**SUPPLIED RECORDS**:
————————

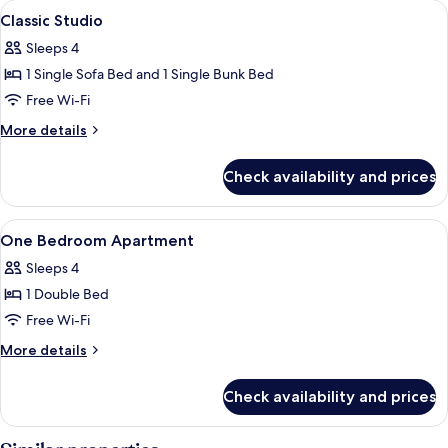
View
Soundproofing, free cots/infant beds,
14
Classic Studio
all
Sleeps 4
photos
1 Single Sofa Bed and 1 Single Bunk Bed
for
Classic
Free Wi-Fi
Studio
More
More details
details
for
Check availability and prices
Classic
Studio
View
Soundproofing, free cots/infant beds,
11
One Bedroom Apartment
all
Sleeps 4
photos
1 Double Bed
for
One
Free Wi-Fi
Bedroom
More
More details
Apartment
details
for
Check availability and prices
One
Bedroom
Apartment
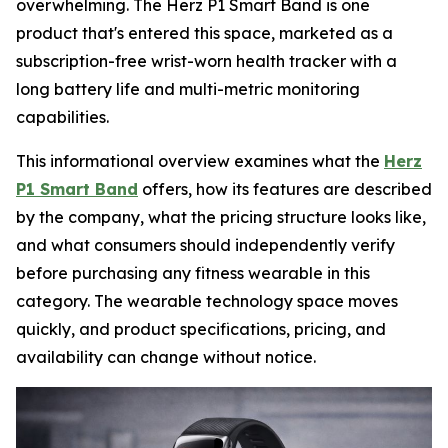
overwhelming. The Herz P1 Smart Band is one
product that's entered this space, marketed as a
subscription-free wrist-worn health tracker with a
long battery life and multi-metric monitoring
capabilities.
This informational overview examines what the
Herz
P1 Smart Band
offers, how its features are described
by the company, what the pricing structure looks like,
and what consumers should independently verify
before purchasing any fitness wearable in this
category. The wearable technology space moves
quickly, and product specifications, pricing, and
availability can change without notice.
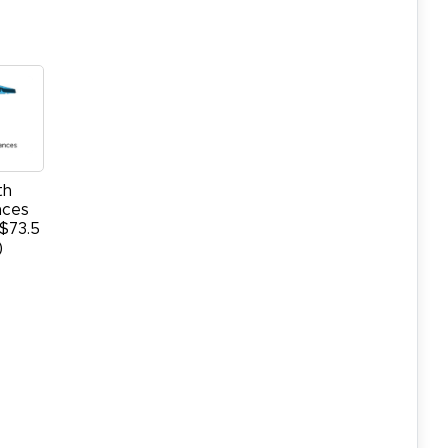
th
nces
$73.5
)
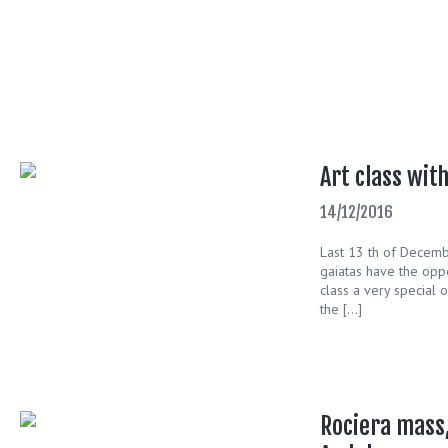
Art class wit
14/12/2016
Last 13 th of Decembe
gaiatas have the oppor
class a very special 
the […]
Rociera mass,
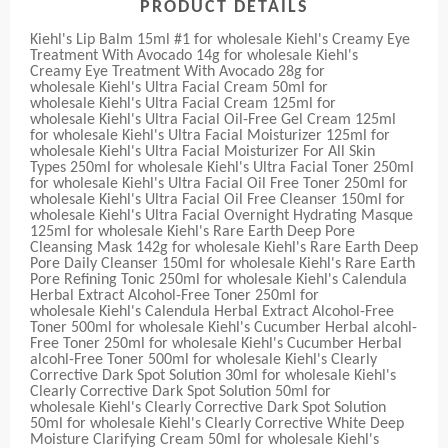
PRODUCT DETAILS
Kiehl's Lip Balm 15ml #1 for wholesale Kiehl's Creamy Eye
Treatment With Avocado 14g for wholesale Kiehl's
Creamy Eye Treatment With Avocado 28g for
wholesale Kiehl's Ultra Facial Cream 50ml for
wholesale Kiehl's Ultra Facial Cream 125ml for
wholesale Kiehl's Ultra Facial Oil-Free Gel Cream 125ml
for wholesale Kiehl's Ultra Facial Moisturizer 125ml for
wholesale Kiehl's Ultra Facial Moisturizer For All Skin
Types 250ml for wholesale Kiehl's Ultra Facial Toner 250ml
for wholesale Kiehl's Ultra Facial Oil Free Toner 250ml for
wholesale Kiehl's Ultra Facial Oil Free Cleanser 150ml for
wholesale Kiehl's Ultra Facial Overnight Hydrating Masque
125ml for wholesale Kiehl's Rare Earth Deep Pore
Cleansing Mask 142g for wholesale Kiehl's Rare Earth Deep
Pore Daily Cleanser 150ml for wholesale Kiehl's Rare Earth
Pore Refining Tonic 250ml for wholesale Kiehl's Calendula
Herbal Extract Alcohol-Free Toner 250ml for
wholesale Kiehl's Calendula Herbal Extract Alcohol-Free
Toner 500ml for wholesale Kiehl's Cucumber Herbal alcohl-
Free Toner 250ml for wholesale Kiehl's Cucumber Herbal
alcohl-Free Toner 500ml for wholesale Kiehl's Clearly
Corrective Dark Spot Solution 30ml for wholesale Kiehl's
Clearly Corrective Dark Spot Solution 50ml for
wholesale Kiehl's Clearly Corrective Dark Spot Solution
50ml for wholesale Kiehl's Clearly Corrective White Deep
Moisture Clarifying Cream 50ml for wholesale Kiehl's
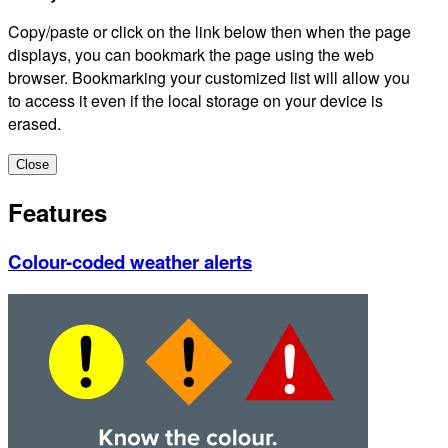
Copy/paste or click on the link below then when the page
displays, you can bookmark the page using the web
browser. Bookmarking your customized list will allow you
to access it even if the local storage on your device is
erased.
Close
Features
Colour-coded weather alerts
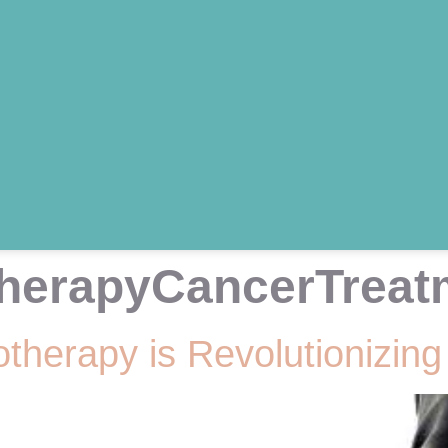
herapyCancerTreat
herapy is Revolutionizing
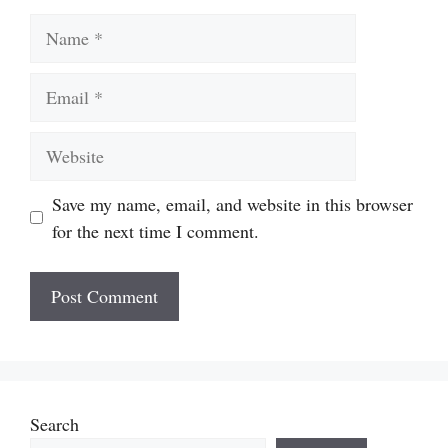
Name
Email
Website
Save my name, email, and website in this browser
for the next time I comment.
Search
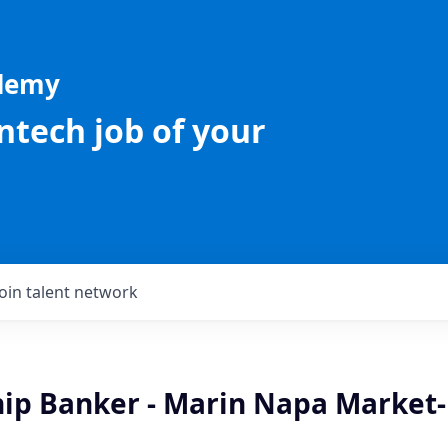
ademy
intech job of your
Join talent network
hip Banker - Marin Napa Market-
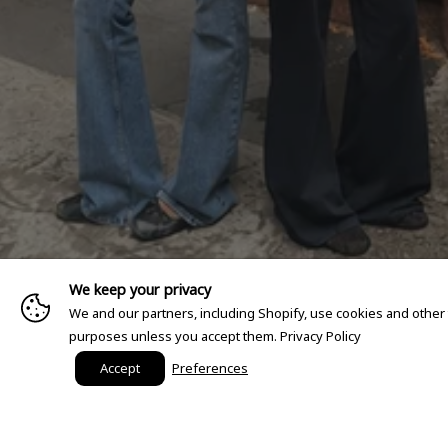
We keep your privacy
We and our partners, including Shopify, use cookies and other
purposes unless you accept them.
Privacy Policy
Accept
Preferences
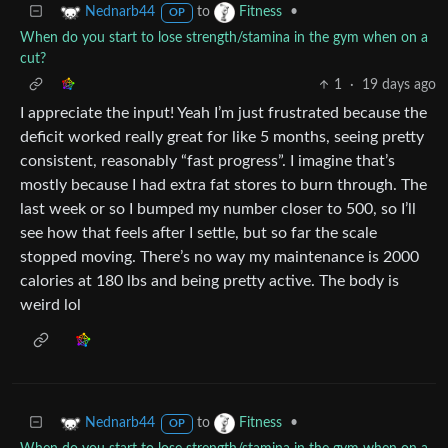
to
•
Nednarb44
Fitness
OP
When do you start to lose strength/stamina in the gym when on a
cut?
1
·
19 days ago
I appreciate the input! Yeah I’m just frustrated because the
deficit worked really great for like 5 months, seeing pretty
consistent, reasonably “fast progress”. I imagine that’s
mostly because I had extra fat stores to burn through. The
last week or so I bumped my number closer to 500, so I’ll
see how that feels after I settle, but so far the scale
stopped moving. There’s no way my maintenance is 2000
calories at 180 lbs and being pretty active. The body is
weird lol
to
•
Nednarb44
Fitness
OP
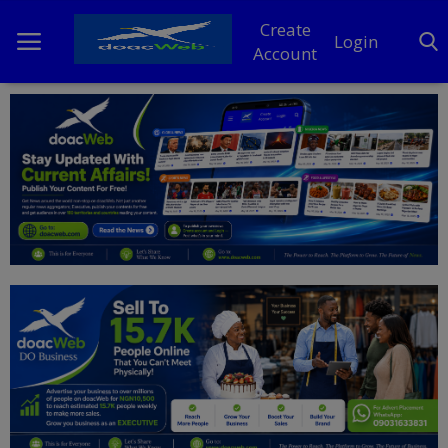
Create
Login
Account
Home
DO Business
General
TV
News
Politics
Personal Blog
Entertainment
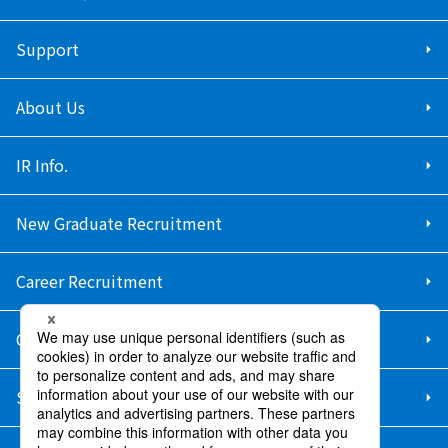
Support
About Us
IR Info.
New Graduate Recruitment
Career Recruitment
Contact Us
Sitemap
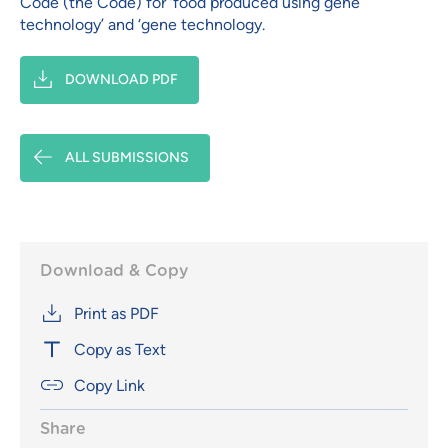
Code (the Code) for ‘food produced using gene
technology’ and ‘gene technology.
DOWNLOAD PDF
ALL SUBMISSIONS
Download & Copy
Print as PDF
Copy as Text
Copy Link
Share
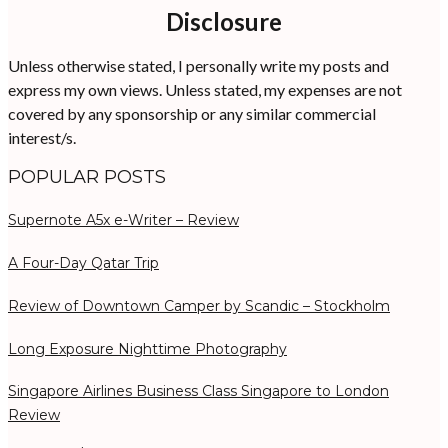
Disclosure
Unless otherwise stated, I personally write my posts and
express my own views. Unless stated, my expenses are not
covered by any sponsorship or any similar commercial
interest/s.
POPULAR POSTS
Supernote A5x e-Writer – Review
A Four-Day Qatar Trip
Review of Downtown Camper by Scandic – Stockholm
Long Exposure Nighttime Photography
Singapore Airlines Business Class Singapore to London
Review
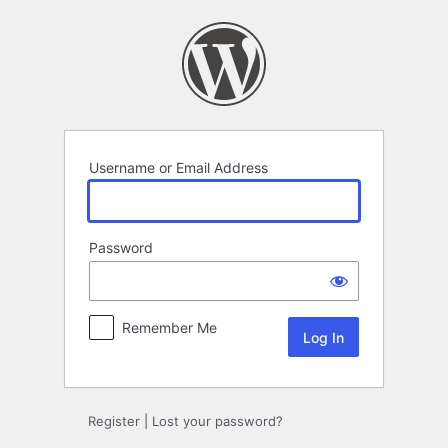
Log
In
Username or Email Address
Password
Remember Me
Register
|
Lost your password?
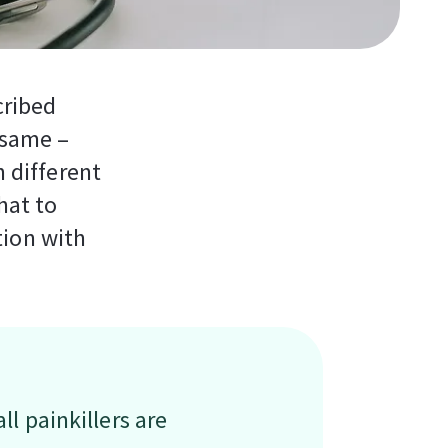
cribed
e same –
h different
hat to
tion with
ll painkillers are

————————

**WORK TO BE COMPLETED**:
Copy every row above word for word and line by line, with no pictures in your answer.

**OUTPUT FOR THIS EXERCISE**:
View
Soundproofing, free cots/infant beds,
14
Classic Studio
all
Sleeps 4
photos
1 Single Sofa Bed and 1 Single Bunk Bed
for
Classic
Free Wi-Fi
Studio
More
More details
details
for
Check availability and prices
Classic
Studio
View
Soundproofing, free cots/infant beds,
11
One Bedroom Apartment
all
Sleeps 4
photos
1 Double Bed
for
One
Free Wi-Fi
Bedroom
More
More details
Apartment
details
for
Check availability and prices
One
Bedroom
Apartment
overwhelming. The Herz P1 Smart Band is one
product that's entered this space, marketed as a
subscription-free wrist-worn health tracker with a
long battery life and multi-metric monitoring
capabilities.
This informational overview examines what the
Herz
P1 Smart Band
offers, how its features are described
by the company, what the pricing structure looks like,
and what consumers should independently verify
before purchasing any fitness wearable in this
category. The wearable technology space moves
quickly, and product specifications, pricing, and
availability can change without notice.
th
nces
$73.5
)
Art class wit
14/12/2016
Last 13 th of Decembe
gaiatas have the oppor
class a very special 
the […]
Rociera mass,
PRODUCT DETAILS
Kiehl's Lip Balm 15ml #1 for wholesale Kiehl's Creamy Eye
Treatment With Avocado 14g for wholesale Kiehl's
Creamy Eye Treatment With Avocado 28g for
wholesale Kiehl's Ultra Facial Cream 50ml for
wholesale Kiehl's Ultra Facial Cream 125ml for
wholesale Kiehl's Ultra Facial Oil-Free Gel Cream 125ml
for wholesale Kiehl's Ultra Facial Moisturizer 125ml for
wholesale Kiehl's Ultra Facial Moisturizer For All Skin
Types 250ml for wholesale Kiehl's Ultra Facial Toner 250ml
for wholesale Kiehl's Ultra Facial Oil Free Toner 250ml for
wholesale Kiehl's Ultra Facial Oil Free Cleanser 150ml for
wholesale Kiehl's Ultra Facial Overnight Hydrating Masque
125ml for wholesale Kiehl's Rare Earth Deep Pore
Cleansing Mask 142g for wholesale Kiehl's Rare Earth Deep
Pore Daily Cleanser 150ml for wholesale Kiehl's Rare Earth
Pore Refining Tonic 250ml for wholesale Kiehl's Calendula
Herbal Extract Alcohol-Free Toner 250ml for
wholesale Kiehl's Calendula Herbal Extract Alcohol-Free
Toner 500ml for wholesale Kiehl's Cucumber Herbal alcohl-
Free Toner 250ml for wholesale Kiehl's Cucumber Herbal
alcohl-Free Toner 500ml for wholesale Kiehl's Clearly
Corrective Dark Spot Solution 30ml for wholesale Kiehl's
Clearly Corrective Dark Spot Solution 50ml for
wholesale Kiehl's Clearly Corrective Dark Spot Solution
50ml for wholesale Kiehl's Clearly Corrective White Deep
Moisture Clarifying Cream 50ml for wholesale Kiehl's
Copy/paste or click on the link below then when the page
displays, you can bookmark the page using the web
browser. Bookmarking your customized list will allow you
to access it even if the local storage on your device is
erased.
Close
Features
Colour-coded weather alerts
herapyCancerTreat
herapy is Revolutionizing
Name
Email
Website
Save my name, email, and website in this browser
for the next time I comment.
Search
ademy
intech job of your
Join talent network
hip Banker - Marin Napa Market-
We keep your privacy
We and our partners, including Shopify, use cookies and other
purposes unless you accept them.
Privacy Policy
Accept
Preferences
to
•
Nednarb44
Fitness
OP
When do you start to lose strength/stamina in the gym when on a
cut?
1
·
19 days ago
I appreciate the input! Yeah I’m just frustrated because the
deficit worked really great for like 5 months, seeing pretty
consistent, reasonably “fast progress”. I imagine that’s
mostly because I had extra fat stores to burn through. The
last week or so I bumped my number closer to 500, so I’ll
see how that feels after I settle, but so far the scale
stopped moving. There’s no way my maintenance is 2000
calories at 180 lbs and being pretty active. The body is
weird lol
to
•
Nednarb44
Fitness
OP
Create
Login
Account
Home
DO Business
General
TV
News
Politics
Personal Blog
Entertainment
Support
About Us
IR Info.
New Graduate Recruitment
Career Recruitment
Contact Us
Sitemap
Code (the Code) for ‘food produced using gene
technology’ and ‘gene technology.
DOWNLOAD PDF
ALL SUBMISSIONS
Download & Copy
Print as PDF
Copy as Text
Copy Link
Share
Disclosure
Unless otherwise stated, I personally write my posts and
express my own views. Unless stated, my expenses are not
covered by any sponsorship or any similar commercial
interest/s.
POPULAR POSTS
Supernote A5x e-Writer – Review
A Four-Day Qatar Trip
Review of Downtown Camper by Scandic – Stockholm
Long Exposure Nighttime Photography
Singapore Airlines Business Class Singapore to London
Review
Log
In
Username or Email Address
Password
Remember Me
Register
|
Lost your password?
cribed
e same –
h different
hat to
tion with
ll painkillers are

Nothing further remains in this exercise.